The assembly of the Swiss Abroad has come out in favour of tightening the asylum and foreigners laws which go to a nationwide vote next month.This content was published on August 18, 2006 - 20:52
Meeting in Basel the assembly also criticised the slow progress in introducing electronic voting and the closure of several consulates in Switzerland's diplomatic network.
The president of the Swiss Abroad Council, Georg Stucky, said the result of the consultative vote on the asylum and foreigners laws – 38 votes in favour, 26 against –came as a surprise.
"I expected the result to be closer. I don't ever remember such an emotional and lively debate in the assembly over the past 15 years," Stucky told a news conference on Friday.
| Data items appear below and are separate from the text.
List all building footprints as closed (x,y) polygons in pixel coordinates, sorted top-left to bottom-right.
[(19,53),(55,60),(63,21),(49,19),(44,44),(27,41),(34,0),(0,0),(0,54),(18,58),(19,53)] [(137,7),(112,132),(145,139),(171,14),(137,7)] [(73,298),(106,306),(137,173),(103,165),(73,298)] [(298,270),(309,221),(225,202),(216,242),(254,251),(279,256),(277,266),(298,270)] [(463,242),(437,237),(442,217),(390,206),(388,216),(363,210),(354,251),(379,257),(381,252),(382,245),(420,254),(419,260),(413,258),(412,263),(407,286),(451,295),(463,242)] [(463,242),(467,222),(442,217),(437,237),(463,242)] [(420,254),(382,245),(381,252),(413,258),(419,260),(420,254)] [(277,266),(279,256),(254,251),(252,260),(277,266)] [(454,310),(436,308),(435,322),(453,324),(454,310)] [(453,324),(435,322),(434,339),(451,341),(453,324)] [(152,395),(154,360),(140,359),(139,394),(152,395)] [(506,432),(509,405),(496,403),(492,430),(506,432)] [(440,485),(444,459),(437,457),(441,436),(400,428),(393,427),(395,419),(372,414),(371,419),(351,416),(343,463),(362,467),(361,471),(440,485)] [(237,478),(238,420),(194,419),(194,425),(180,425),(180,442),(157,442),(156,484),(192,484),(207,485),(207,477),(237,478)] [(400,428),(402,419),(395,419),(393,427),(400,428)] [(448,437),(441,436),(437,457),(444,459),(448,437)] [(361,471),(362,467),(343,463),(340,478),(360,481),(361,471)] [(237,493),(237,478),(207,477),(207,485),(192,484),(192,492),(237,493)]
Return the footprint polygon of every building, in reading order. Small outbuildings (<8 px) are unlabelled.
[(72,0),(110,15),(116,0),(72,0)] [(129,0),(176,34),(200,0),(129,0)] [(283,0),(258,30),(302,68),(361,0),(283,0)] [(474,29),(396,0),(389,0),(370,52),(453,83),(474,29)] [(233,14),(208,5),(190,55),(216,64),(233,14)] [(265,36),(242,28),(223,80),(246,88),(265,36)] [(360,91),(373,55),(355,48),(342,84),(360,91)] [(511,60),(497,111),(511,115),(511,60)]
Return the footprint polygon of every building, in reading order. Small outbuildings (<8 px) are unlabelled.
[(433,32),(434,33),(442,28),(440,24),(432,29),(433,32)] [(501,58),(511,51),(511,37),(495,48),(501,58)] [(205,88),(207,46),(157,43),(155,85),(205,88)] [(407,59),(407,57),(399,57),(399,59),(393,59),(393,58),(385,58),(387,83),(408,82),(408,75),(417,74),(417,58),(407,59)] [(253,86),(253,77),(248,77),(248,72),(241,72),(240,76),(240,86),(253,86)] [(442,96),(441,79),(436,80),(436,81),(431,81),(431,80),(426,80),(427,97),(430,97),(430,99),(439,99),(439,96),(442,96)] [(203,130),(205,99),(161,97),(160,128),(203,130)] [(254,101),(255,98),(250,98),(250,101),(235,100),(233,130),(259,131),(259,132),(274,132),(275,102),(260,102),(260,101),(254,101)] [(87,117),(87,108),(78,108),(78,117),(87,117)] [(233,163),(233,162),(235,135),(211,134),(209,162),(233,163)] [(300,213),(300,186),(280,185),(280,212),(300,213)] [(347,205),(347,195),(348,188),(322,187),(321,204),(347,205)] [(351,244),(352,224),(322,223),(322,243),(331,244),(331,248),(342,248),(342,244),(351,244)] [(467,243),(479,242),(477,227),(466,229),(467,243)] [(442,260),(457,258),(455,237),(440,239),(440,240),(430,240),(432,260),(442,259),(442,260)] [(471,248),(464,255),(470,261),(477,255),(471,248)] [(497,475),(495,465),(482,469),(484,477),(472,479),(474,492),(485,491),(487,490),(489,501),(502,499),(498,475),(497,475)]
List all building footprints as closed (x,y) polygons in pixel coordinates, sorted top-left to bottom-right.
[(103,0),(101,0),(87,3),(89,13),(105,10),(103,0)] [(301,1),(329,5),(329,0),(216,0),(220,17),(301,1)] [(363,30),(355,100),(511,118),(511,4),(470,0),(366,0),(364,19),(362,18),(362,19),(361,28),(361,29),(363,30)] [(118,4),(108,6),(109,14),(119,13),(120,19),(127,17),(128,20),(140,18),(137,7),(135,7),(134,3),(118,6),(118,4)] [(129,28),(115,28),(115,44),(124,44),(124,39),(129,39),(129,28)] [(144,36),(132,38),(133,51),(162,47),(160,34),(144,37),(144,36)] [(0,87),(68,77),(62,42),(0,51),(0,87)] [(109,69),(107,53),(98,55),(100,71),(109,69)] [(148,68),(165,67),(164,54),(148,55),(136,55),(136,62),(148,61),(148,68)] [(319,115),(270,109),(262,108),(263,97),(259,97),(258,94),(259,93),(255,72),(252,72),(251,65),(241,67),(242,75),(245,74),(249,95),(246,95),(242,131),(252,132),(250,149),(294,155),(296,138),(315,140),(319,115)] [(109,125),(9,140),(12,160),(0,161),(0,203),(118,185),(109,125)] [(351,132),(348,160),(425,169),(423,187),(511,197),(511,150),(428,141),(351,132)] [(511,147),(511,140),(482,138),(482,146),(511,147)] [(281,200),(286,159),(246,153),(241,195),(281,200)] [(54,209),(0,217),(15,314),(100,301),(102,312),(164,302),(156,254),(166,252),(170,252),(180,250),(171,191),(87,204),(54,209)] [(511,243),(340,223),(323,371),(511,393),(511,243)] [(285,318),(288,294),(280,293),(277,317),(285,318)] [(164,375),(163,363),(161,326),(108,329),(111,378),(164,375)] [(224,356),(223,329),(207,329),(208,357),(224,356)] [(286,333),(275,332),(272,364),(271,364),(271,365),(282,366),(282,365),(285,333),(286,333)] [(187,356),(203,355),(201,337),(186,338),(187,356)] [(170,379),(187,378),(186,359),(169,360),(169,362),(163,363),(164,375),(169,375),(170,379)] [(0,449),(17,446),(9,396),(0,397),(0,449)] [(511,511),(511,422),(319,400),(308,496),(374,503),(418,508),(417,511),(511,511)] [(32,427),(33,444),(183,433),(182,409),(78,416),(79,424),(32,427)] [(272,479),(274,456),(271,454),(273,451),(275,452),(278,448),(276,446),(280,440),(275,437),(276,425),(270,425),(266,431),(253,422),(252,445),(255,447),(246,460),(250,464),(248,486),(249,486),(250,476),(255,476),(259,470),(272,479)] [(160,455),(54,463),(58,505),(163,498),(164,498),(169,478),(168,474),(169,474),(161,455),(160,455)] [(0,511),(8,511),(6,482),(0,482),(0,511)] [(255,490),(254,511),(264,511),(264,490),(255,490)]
During the debate the opponents argued the new laws went against Switzerland's humanitarian tradition and United Nations children's conventions, while supporters pointed out the country needed tougher laws to keep criminals away and stem worldwide migration.
Thérèse Meyer, parliamentarian for the Christian Democratic Party, said Switzerland must give a message that it was not willing to take every immigrant.
Parliament approved the laws at the end of last year, but a coalition of centre-left political parties, the churches and aid groups collected enough signatures to force a nationwide ballot.
Most political parties and the cabinet have recommended a "yes" vote on September 24.
Remo Gysin, a Social Democratic parliamentarian, admitted he had hoped for a different outcome of the assembly ballot.
"The discussions showed there is widespread concern about immigrants across Europe. It appears we are up against a very strong coalition of the centre-right and the rightwing."
The ballot came on the eve of a speech by the justice minister, Christoph Blocher, to the annual Congress of the Swiss Abroad.
Many speakers also criticised the foreign ministry for ordering the closure of Swiss consulates around the globe, notably in Dresden, Germany, and Naples in Italy.
They called for a reassessment of cost-saving measures which, they argued, were undermining the position of Swiss expatriates. Instead they proposed hiring more honorary consuls.
Rudolf Wyder, director of the Organisation of the Swiss Abroad (OSA), urged parliament to speed up the introduction of electronic voting.
He welcomed the trials with e-voting in several Swiss regions over the past few years but deplored that Switzerland was no longer a pioneer.
The assembly heard calls for the cantonal authorities to coordinate and centralise their voters' registers to ensure that the different forms of e-voting could be set up within the next four years.
Ahead of the 2007 parliamentary elections the Council of the Swiss Abroad approved a manifesto to try to boost the number of voters.
The platform aims to increase the role of the expatriate community in Swiss politics, according to Stucky.
swissinfo, the multimedia internet platform of the Swiss Broadcasting Organisation, is joining forces with the expatriate community. It is planning to offer a chat room for voters abroad and Swiss politicians.
There are currently just over 100,000 Swiss expatriates – about 21% of those eligible to vote - who have registered to take part in ballots.
swissinfo, Urs Geiser in Basel
Registered Swiss expatriates: (end 2005)
Total: 634,216 (+11,159 up on 2004)
Europe: 395,397, mostly France and Germany
South Pacific: 27,229
The Swiss Abroad Council (assembly) is a body of elected and appointed members, and is the highest decision-making institution of the expatriate community.
It has currently 148 members, some who also live in Switzerland.
The assembly represents the interest of the Swiss abroad community and meets twice a year.